- EXERCISE DIRECTIONS -
Starting at the line that contains "The document lists, after", copy every line verbatim, and stop after the line that contains "-0.001372, -0.750972, 0.502589]]".

- DATA EXCERPTS -

== Segment start ==

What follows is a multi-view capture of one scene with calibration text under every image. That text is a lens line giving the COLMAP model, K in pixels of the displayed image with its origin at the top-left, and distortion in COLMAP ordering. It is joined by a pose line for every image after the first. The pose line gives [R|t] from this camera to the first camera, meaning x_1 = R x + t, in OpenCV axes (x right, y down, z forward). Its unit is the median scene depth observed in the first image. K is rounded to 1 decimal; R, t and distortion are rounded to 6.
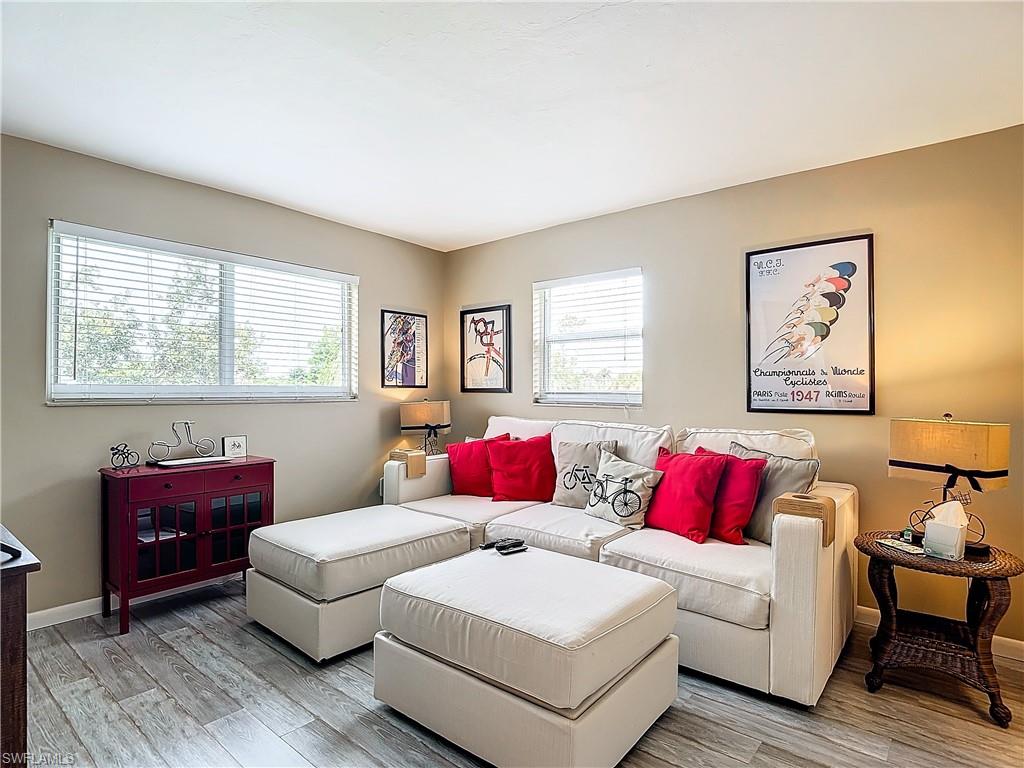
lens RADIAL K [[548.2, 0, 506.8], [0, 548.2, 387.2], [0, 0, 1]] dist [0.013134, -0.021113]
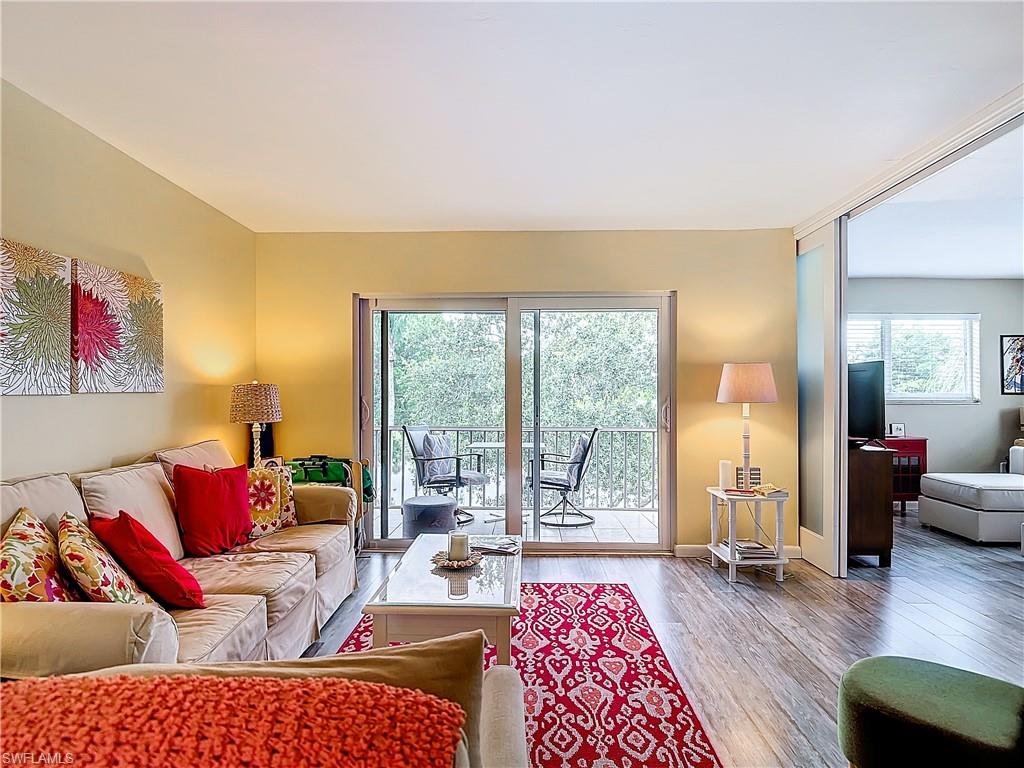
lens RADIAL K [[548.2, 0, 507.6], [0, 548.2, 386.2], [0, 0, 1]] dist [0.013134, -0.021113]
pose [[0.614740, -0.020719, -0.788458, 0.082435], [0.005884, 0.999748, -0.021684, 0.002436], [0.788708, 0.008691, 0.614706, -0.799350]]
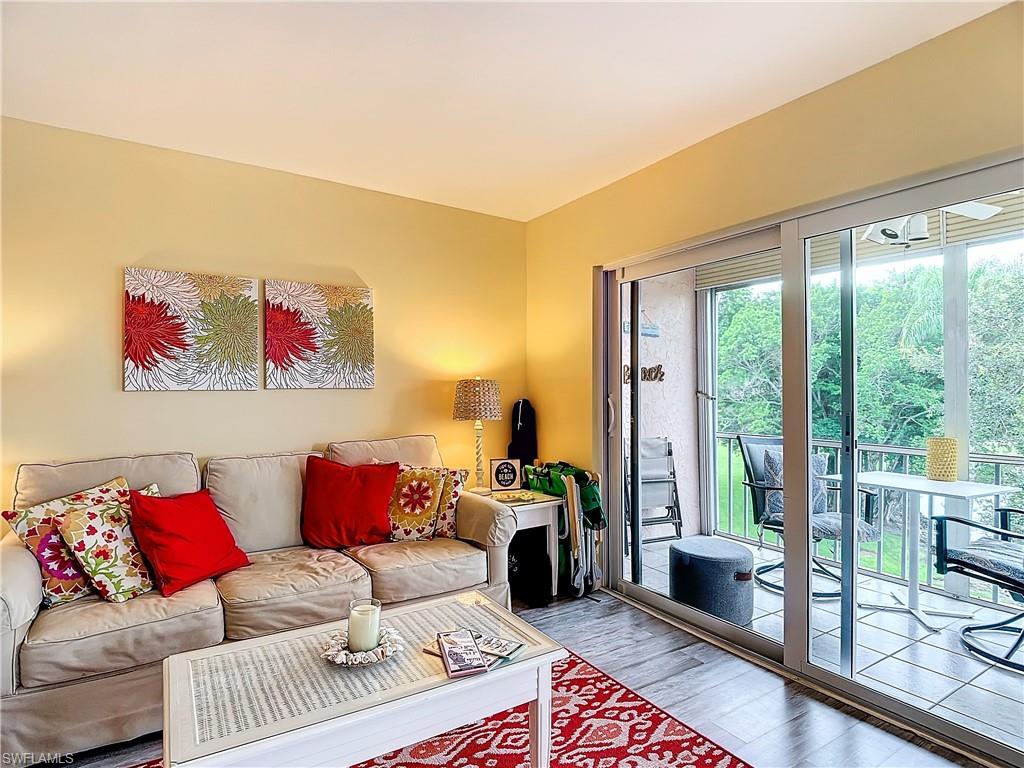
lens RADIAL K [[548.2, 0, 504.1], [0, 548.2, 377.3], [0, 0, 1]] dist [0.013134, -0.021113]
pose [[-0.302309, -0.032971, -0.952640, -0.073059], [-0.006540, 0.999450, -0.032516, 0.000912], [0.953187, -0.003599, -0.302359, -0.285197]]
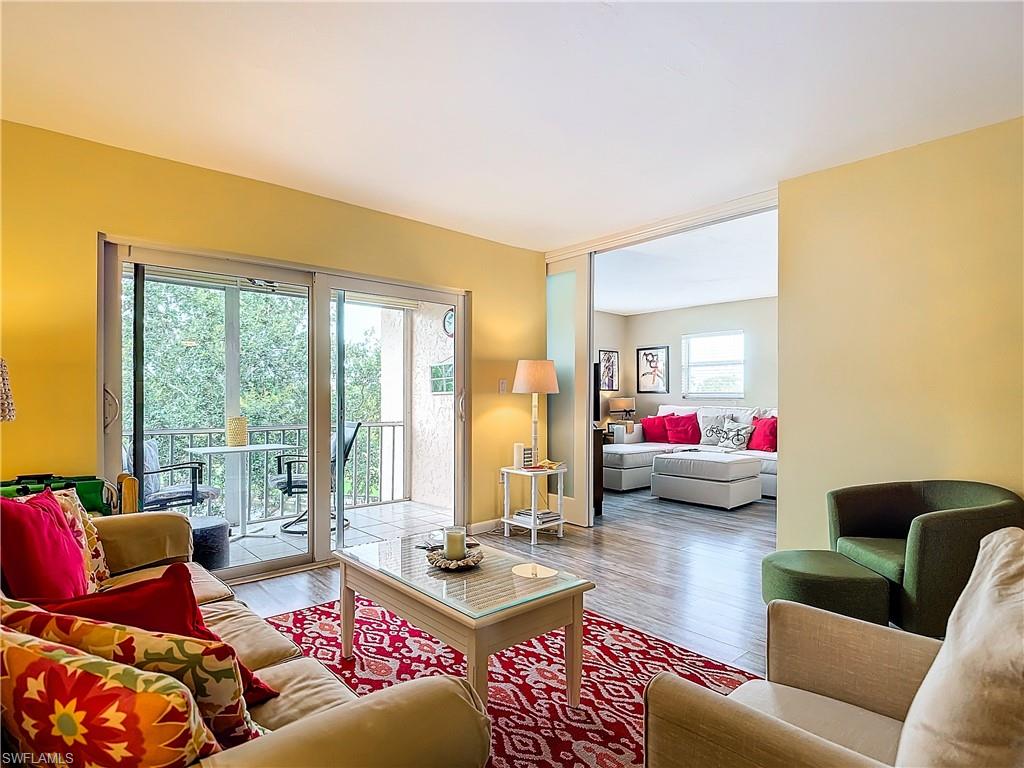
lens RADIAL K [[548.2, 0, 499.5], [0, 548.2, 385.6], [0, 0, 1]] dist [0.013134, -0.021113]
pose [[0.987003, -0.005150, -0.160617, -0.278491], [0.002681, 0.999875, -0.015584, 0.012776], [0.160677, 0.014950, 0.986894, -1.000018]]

== Segment end ==
== Segment start ==

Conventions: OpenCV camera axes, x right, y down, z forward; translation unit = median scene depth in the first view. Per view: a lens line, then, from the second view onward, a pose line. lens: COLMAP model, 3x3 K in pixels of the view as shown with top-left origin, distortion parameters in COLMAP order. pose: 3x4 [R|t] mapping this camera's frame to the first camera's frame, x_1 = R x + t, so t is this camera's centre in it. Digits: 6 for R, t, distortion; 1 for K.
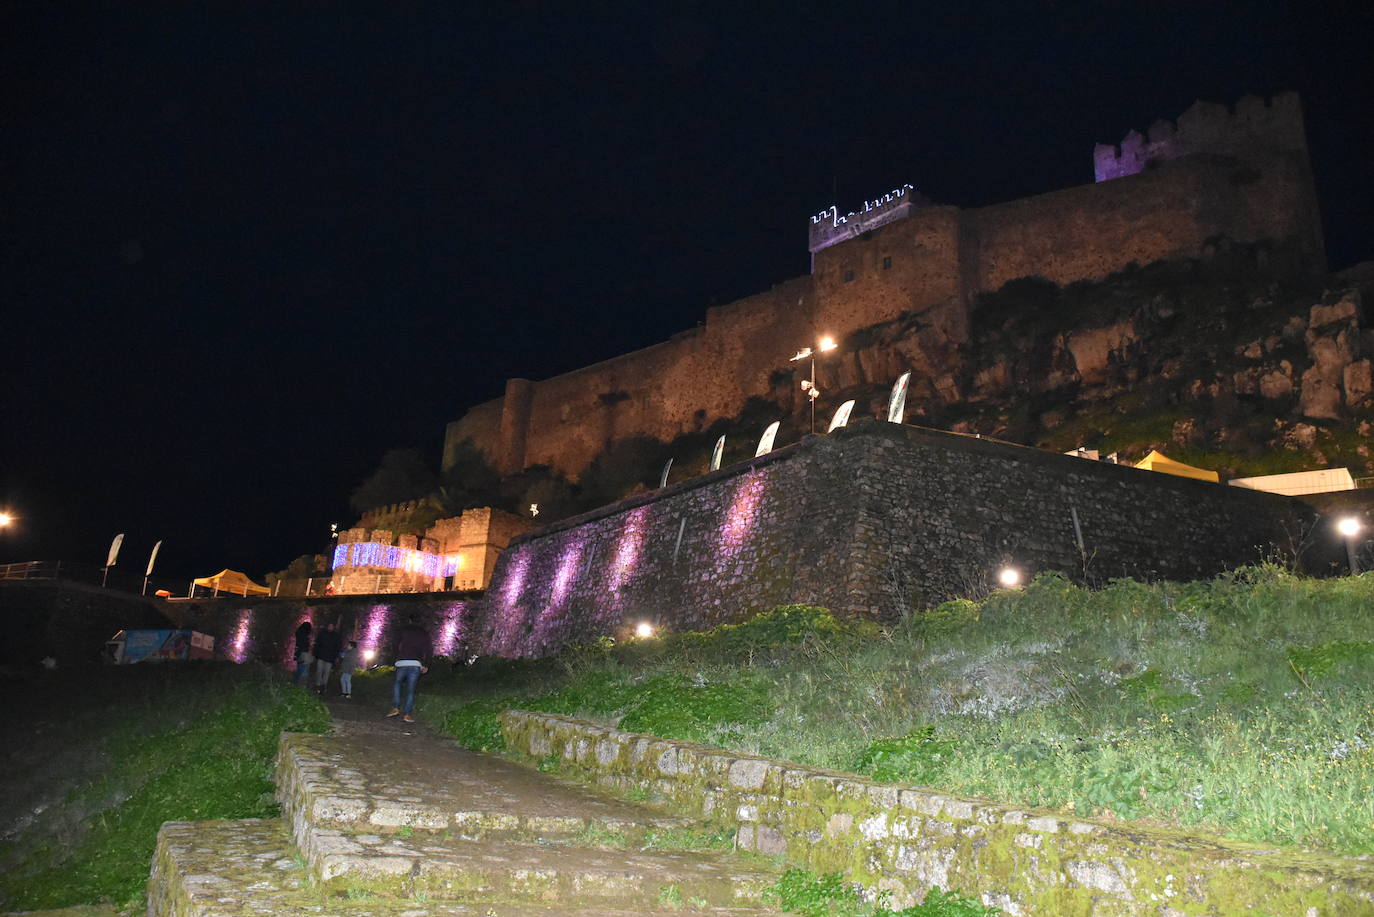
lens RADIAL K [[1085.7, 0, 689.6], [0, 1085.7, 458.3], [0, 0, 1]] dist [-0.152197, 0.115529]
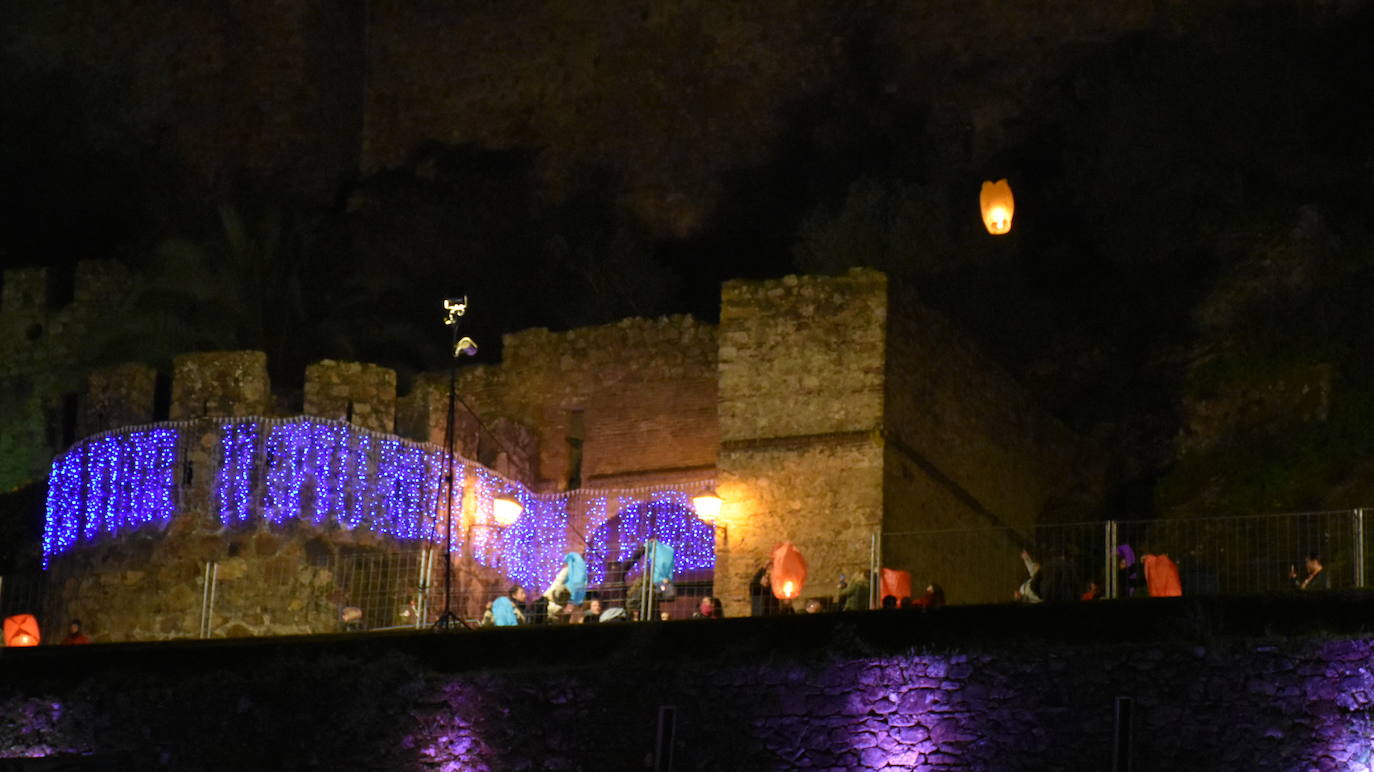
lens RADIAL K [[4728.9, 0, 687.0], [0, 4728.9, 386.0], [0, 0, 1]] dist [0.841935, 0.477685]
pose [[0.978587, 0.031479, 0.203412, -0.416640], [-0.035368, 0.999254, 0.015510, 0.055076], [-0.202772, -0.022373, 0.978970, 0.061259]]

== Segment end ==
== Segment start ==

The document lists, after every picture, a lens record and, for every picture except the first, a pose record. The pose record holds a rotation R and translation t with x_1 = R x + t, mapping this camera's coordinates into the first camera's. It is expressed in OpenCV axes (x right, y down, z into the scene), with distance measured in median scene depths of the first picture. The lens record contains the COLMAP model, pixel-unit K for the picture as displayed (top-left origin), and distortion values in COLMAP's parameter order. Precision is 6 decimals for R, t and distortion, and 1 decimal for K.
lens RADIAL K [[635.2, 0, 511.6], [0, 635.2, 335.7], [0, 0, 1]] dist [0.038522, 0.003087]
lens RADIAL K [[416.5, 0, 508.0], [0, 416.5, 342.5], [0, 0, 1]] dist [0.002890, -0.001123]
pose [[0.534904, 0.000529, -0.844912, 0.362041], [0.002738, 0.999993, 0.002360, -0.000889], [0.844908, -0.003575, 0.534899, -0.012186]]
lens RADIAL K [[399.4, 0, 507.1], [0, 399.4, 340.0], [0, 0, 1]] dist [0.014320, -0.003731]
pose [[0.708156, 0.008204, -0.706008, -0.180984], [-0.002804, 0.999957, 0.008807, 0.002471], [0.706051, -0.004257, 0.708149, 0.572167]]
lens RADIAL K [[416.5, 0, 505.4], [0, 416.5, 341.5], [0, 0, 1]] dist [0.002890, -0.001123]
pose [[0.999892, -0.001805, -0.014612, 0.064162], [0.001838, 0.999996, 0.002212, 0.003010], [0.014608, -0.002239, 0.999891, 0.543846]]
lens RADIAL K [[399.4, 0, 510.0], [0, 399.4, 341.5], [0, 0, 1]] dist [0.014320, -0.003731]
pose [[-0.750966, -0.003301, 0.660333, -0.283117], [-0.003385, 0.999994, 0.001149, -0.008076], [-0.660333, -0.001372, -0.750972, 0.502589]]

== Segment end ==

- SOLVED PROBLEM -
The document lists, after every picture, a lens record and, for every picture except the first, a pose record. The pose record holds a rotation R and translation t with x_1 = R x + t, mapping this camera's coordinates into the first camera's. It is expressed in OpenCV axes (x right, y down, z into the scene), with distance measured in median scene depths of the first picture. The lens record contains the COLMAP model, pixel-unit K for the picture as displayed (top-left origin), and distortion values in COLMAP's parameter order. Precision is 6 decimals for R, t and distortion, and 1 decimal for K.
lens RADIAL K [[635.2, 0, 511.6], [0, 635.2, 335.7], [0, 0, 1]] dist [0.038522, 0.003087]
lens RADIAL K [[416.5, 0, 508.0], [0, 416.5, 342.5], [0, 0, 1]] dist [0.002890, -0.001123]
pose [[0.534904, 0.000529, -0.844912, 0.362041], [0.002738, 0.999993, 0.002360, -0.000889], [0.844908, -0.003575, 0.534899, -0.012186]]
lens RADIAL K [[399.4, 0, 507.1], [0, 399.4, 340.0], [0, 0, 1]] dist [0.014320, -0.003731]
pose [[0.708156, 0.008204, -0.706008, -0.180984], [-0.002804, 0.999957, 0.008807, 0.002471], [0.706051, -0.004257, 0.708149, 0.572167]]
lens RADIAL K [[416.5, 0, 505.4], [0, 416.5, 341.5], [0, 0, 1]] dist [0.002890, -0.001123]
pose [[0.999892, -0.001805, -0.014612, 0.064162], [0.001838, 0.999996, 0.002212, 0.003010], [0.014608, -0.002239, 0.999891, 0.543846]]
lens RADIAL K [[399.4, 0, 510.0], [0, 399.4, 341.5], [0, 0, 1]] dist [0.014320, -0.003731]
pose [[-0.750966, -0.003301, 0.660333, -0.283117], [-0.003385, 0.999994, 0.001149, -0.008076], [-0.660333, -0.001372, -0.750972, 0.502589]]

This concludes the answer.